Ross visited Cyprus in 1913 and took the young Aziz under his wing, but attempts to eliminate malaria in Cyprus floundered due to a shortage of funds. It was not until 1946, after studying similar attempts to control the disease in Egypt, that Aziz (by now chief health inspector for the colony) secured a grant from the Colonial Development Fund to eradicate the anopheles mosquito from Cyprus.

Aziz and his team divided the entire island up into 556 blocks, according to a grid plan. Each block could be covered by one man over a period of 12 days. The campaign began on the Karpas Peninsula and moved westward and while it lasted all traffic travelling from 'unclean' to 'clean' areas of the island had to be sprayed with insecticide.
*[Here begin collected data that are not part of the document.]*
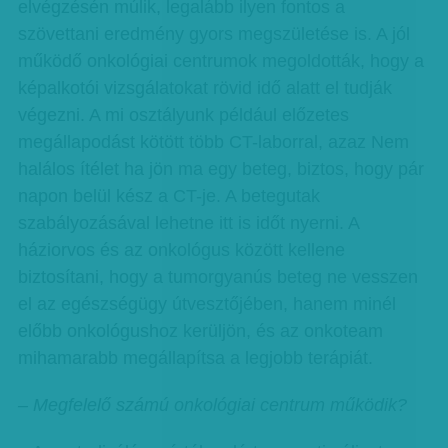
elvégzésén múlik, legalább ilyen fontos a
szövettani eredmény gyors megszületése is. A jól
működő onkológiai centrumok megoldották, hogy a
képalkotói vizsgálatokat rövid idő alatt el tudják
végezni. A mi osztályunk például előzetes
megállapodást kötött több CT-laborral, azaz Nem
halálos ítélet ha jön ma egy beteg, biztos, hogy pár
napon belül kész a CT-je. A betegutak
szabályozásával lehetne itt is időt nyerni. A
háziorvos és az onkológus között kellene
biztosítani, hogy a tumorgyanús beteg ne vesszen
el az egészségügy útvesztőjében, hanem minél
előbb onkológushoz kerüljön, és az onkoteam
mihamarabb megállapítsa a legjobb terápiát.
– Megfelelő számú onkológiai centrum működik?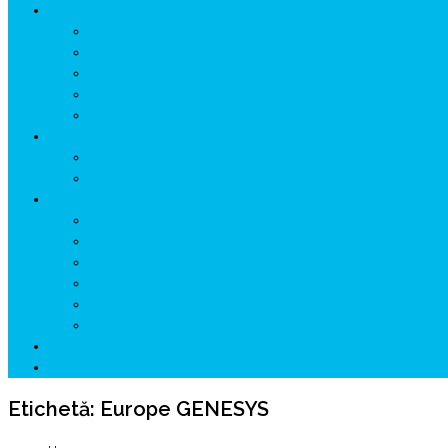
ISTORIE
NEOLITIC
PELASGI
GETÆ
VOIEVOZI
INTERBELIC
MITOLOGIE
HYPERBOREA
ICXCNIKA
ECOSISTEM
↗ Marketing în Turism
↗ Ținutul Momârlanilor
↗ reBranding România
↗ GENESYS ™ AI ENGINE
↗ CIRCUITE KING TRAVEL
↗ HUNEDOARA Place Branding
↗ CERCETARE
☏ CONTACT 📩
Etichetă:
Europe GENESYS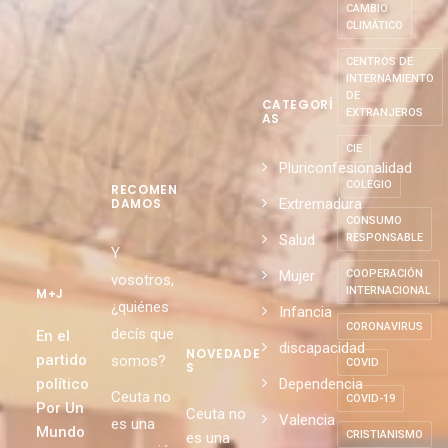
CAMBIO
CLIMÁTICO
CENTROS DE
INTERNAMIENTO
DE
CATEGORÍ
EXTRANJEROS
AS
CIE
Pluriconfesionalidad
COLEGIO
RECOMEN
Extremadura
DAMOS
CONSUMO
Salud
RESPONSABLE
Y
Mujer
COOPERACIÓN
vosotros,
INTERNACIONAL
M+J
¿quiénes
Infancia
CORONAVIRUS
decís que
En el
discapacidad
NOVEDADE
partido
somos?
COVID
S
político
Dependencia
Ceuta no
COVID-19
Por Un
Ceuta no
Valencia
es una
Mundo
CRISTIANISMO
es una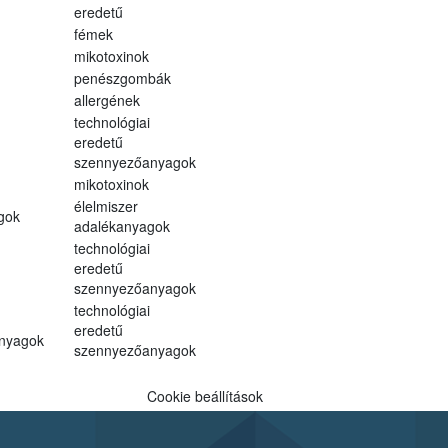
eredetű
fémek
mikotoxinok
penészgombák
allergének
technológiai
eredetű
szennyezőanyagok
mikotoxinok
élelmiszer
gok
adalékanyagok
technológiai
eredetű
szennyezőanyagok
technológiai
eredetű
anyagok
szennyezőanyagok
Cookie beállítások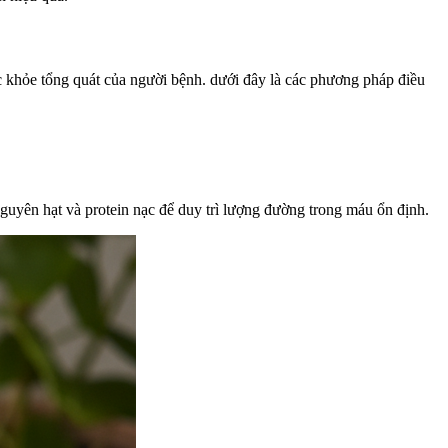
c khỏe tổng quát của người bệnh. dưới đây là các phương pháp điều
 nguyên hạt và protein nạc để duy trì lượng đường trong máu ổn định.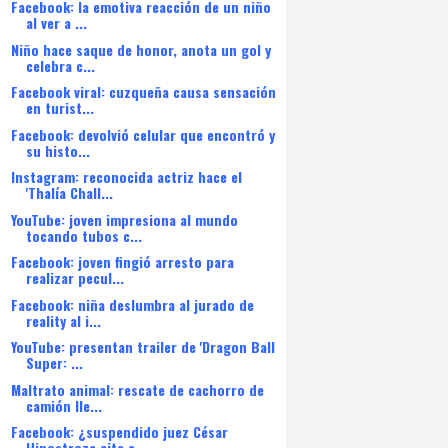
Facebook: la emotiva reacción de un niño
al ver a ...
Niño hace saque de honor, anota un gol y
celebra c...
Facebook viral: cuzqueña causa sensación
en turist...
Facebook: devolvió celular que encontró y
su histo...
Instagram: reconocida actriz hace el
'Thalía Chall...
YouTube: joven impresiona al mundo
tocando tubos c...
Facebook: joven fingió arresto para
realizar pecul...
Facebook: niña deslumbra al jurado de
reality al i...
YouTube: presentan trailer de 'Dragon Ball
Super: ...
Maltrato animal: rescate de cachorro de
camión lle...
Facebook: ¿suspendido juez César
Hinostroza cita a...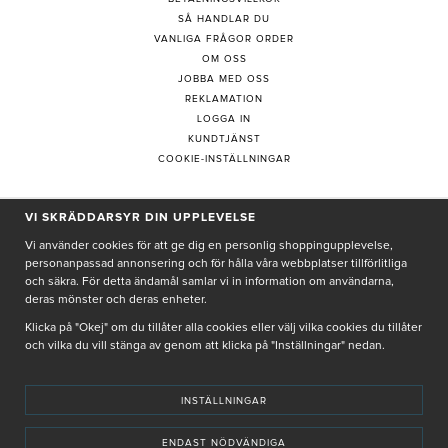
SÅ HANDLAR DU
VANLIGA FRÅGOR ORDER
OM OSS
JOBBA MED OSS
REKLAMATION
LOGGA IN
KUNDTJÄNST
COOKIE-INSTÄLLNINGAR
VI SKRÄDDARSYR DIN UPPLEVELSE
PRENUMERERA PÅ NYHETSBREV
Vi använder cookies för att ge dig en personlig shoppingupplevelse,
personanpassad annonsering och för hålla våra webbplatser tillförlitliga
och säkra. För detta ändamål samlar vi in information om användarna,
deras mönster och deras enheter.
Genom att ge min e-post, accepterar jag Seth och Sally
integritetspolicy
Klicka på "Okej" om du tillåter alla cookies eller välj vilka cookies du tillåter
och vilka du vill stänga av genom att klicka på "Inställningar" nedan.
De uppgifter du matar in kommer endast användas till våra nyhetsbrev.
INSTÄLLNINGAR
ENDAST NÖDVÄNDIGA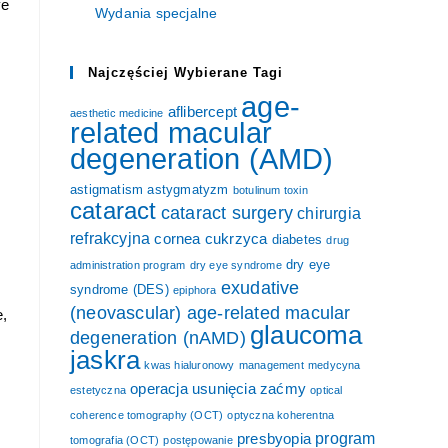
ye
Wydania specjalne
Najczęściej Wybierane Tagi
age-
aflibercept
aesthetic medicine
related macular
degeneration (AMD)
astigmatism
astygmatyzm
botulinum toxin
cataract
cataract surgery
chirurgia
refrakcyjna
cornea
cukrzyca
diabetes
drug
dry eye
administration program
dry eye syndrome
exudative
syndrome (DES)
epiphora
(neovascular) age-related macular
e,
glaucoma
degeneration (nAMD)
jaskra
kwas hialuronowy
management
medycyna
operacja usunięcia zaćmy
estetyczna
optical
coherence tomography (OCT)
optyczna koherentna
program
presbyopia
tomografia (OCT)
postępowanie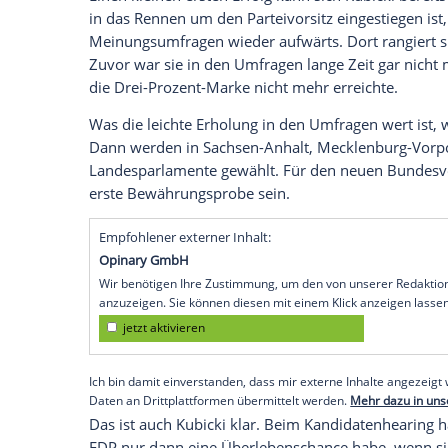
und mit seinem Bekanntheitsgrad für sic
Höne präsentierte sich dagegen als frisch
Vertrauenskrise", sagte der. "Es geht d
brauche die FDP "neue Köpfe". Kurz zuvor 
Wahl zum Bundesvorsitzenden die frühe
Alena Trauschel, zur Generalsekretärin
Im Kampf um den Bundesvorsitz war Hön
wie unbekannt ist. Der Münsterländer nei
Gegensatz zu Kubicki. Auch in Hönes NR
wortgewaltigen und prominenten Kubicki
wieder wahrgenommen zu werden.
Dass sein Rückzug mit mangelndem Zuspr
Höne in der FAZ. "Aber in einer solchen Si
Lage fortlaufend neu zu bewerten."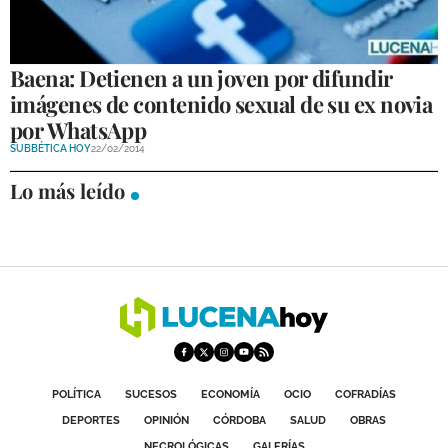
GALERÍAS
Baena: Detienen a un joven por difundir
imágenes de contenido sexual de su ex novia
por WhatsApp
SUBBÉTICA HOY
22/02/2014
Lo más leído
POLÍTICA
SUCESOS
ECONOMÍA
OCIO
COFRADÍAS
DEPORTES
OPINIÓN
CÓRDOBA
SALUD
OBRAS
NECROLÓGICAS
GALERÍAS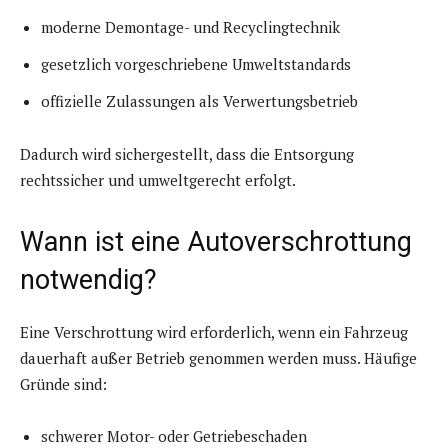
moderne Demontage- und Recyclingtechnik
gesetzlich vorgeschriebene Umweltstandards
offizielle Zulassungen als Verwertungsbetrieb
Dadurch wird sichergestellt, dass die Entsorgung
rechtssicher und umweltgerecht erfolgt.
Wann ist eine Autoverschrottung
notwendig?
Eine Verschrottung wird erforderlich, wenn ein Fahrzeug
dauerhaft außer Betrieb genommen werden muss. Häufige
Gründe sind:
schwerer Motor- oder Getriebeschaden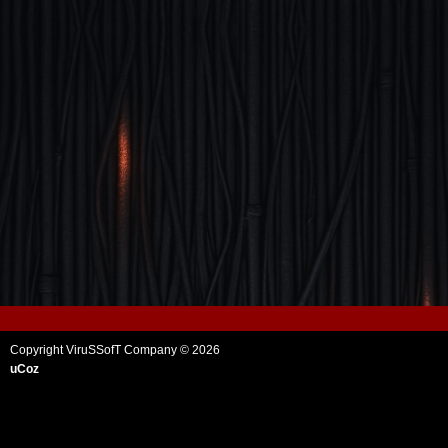
Copyright ViruSSofT Company © 2026
uCoz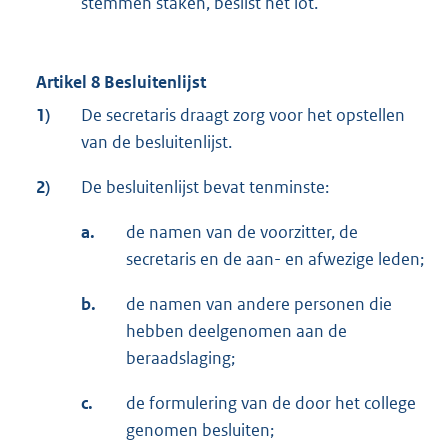
stemmen staken, beslist het lot.
Artikel 8 Besluitenlijst
1)
De secretaris draagt zorg voor het opstellen
van de besluitenlijst.
2)
De besluitenlijst bevat tenminste:
a.
de namen van de voorzitter, de
secretaris en de aan- en afwezige leden;
b.
de namen van andere personen die
hebben deelgenomen aan de
beraadslaging;
c.
de formulering van de door het college
genomen besluiten;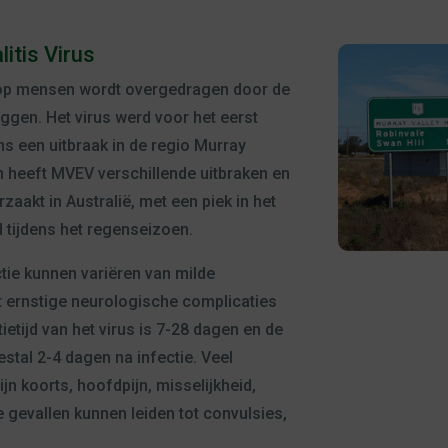
itis Virus
 op mensen wordt overgedragen door de
gen. Het virus werd voor het eerst
ens een uitbraak in de regio Murray
en heeft MVEV verschillende uitbraken en
aakt in Australië, met een piek in het
d tijdens het regenseizoen.
ie kunnen variëren van milde
 ernstige neurologische complicaties
ietijd van het virus is 7-28 dagen en de
tal 2-4 dagen na infectie. Veel
 koorts, hoofdpijn, misselijkheid,
e gevallen kunnen leiden tot convulsies,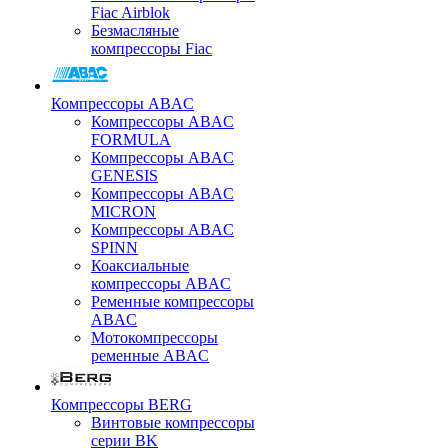
Fiac Airblok
Безмасляные
компрессоры Fiac
Компрессоры ABAC
Компрессоры ABAC
FORMULA
Компрессоры ABAC
GENESIS
Компрессоры ABAC
MICRON
Компрессоры ABAC
SPINN
Коаксиальные
компрессоры ABAC
Ременные компрессоры
ABAC
Мотокомпрессоры
ременные ABAC
Компрессоры BERG
Винтовые компрессоры
серии BK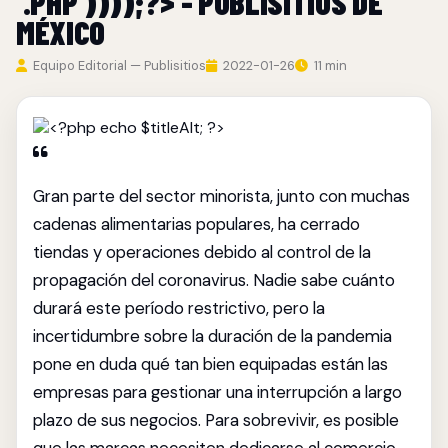
'.PHP'))));?> - PUBLISITIOS DE
MÉXICO
Equipo Editorial — Publisitios
2022-01-26
11 min
Gran parte del sector minorista, junto con muchas
cadenas alimentarias populares, ha cerrado
tiendas y operaciones debido al control de la
propagación del coronavirus. Nadie sabe cuánto
durará este período restrictivo, pero la
incertidumbre sobre la duración de la pandemia
pone en duda qué tan bien equipadas están las
empresas para gestionar una interrupción a largo
plazo de sus negocios. Para sobrevivir, es posible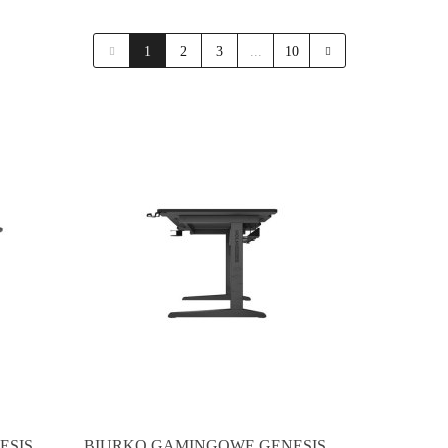
1
2
3
...
10
ESIS
BIURKO GAMINGOWE GENESIS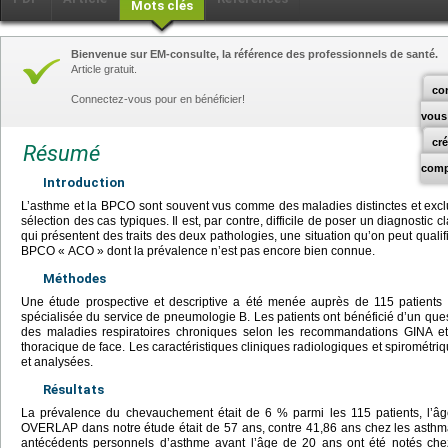
Mots clés
Bienvenue sur EM-consulte, la référence des professionnels de santé.
Article gratuit.
co
Connectez-vous pour en bénéficier!
vous
cr
Résumé
comp
Introduction
L’asthme et la BPCO sont souvent vus comme des maladies distinctes et exclu
sélection des cas typiques. Il est, par contre, difficile de poser un diagnostic
qui présentent des traits des deux pathologies, une situation qu’on peut qual
BPCO « ACO » dont la prévalence n’est pas encore bien connue.
Méthodes
Une étude prospective et descriptive a été menée auprès de 115 patients
spécialisée du service de pneumologie B. Les patients ont bénéficié d’un qu
des maladies respiratoires chroniques selon les recommandations GINA 
thoracique de face. Les caractéristiques cliniques radiologiques et spirométri
et analysées.
Résultats
La prévalence du chevauchement était de 6 % parmi les 115 patients, l’
OVERLAP dans notre étude était de 57 ans, contre 41,86 ans chez les asth
antécédents personnels d’asthme avant l’âge de 20 ans ont été notés che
Working methodically, inch by inch, the men sprayed every area of standing water they could find, with such meticulousness it was said that even the hoof prints left by animals were treated.

The total elimantion of malaria from the island took just over three years, and by February 1950, Cyprus had become the world's first malaria-free country.

According to the American Medical Association, Aziz was "widely honored for his achievement in Cyprus, called 'the great liberator' and likened to St. Patrick for ridding his native land of a pest far more insidious than snakes." Aziz was quoted by the same journal as saying, "I was brought up in a village where sanitary conditions were bad. Many young people died who probably would have lived had conditions been better. If in the course of my service I have done something for the improvement and welfare of my country, that is the greatest pleasure I feel."

==Cultural legacy and commemoration==

In recognition of Mehmet Aziz’s pivotal role in the successful malaria eradication programme in Cyprus, contemporary artistic works have engaged with his legacy and the broader history of public health on the island. On 3 May 2025, a concert was held at Shakespeare House in Cyprus, led by musician Burcu Karagöz, which sought to reinterpret the historical narrative of malaria elimination through music. The event blended musical performance with public health history, aiming to move beyond a purely medical framing by highlighting the social, political, and personal dimensions of the malaria-cessation story. The concert concluded with the world premiere of a new composition titled Sinekci Aziz Efendi ve Arkadaşları — a piece composed and performed by Karagöz that commemorates the labour of public health in Cyprus and pays homage to Aziz and his contemporaries. The performance and composition have since been presented as part of broader efforts to celebrate and reflect on the island’s malaria-free transformation through artistic expression.

==Extinction of the Cypriot freshwater blenny==
Although glorified for his extermination of Malaria in Cyprus, the disease was not all Aziz was attributed to have exterminated from the island. The Cypriot freshwater blenny was a fish reported from just 2-3 torrents in the Limassol district by the then Commissioner of Limassol, Roland L. N. Michell in 1909. Now presumed extinct on the island and potentially an endemic species, the extermination of the species was attributed to Aziz's DDT campaign.

==Personal life==
He was married to Hifsiye. Their daughters include Türkan Aziz, who became the first chief nurse on the island, and Kamran Aziz, who was the first female Turkish Cypriot composer and pharmacist.

Aziz died in 1991, aged 98, in north Nicosia.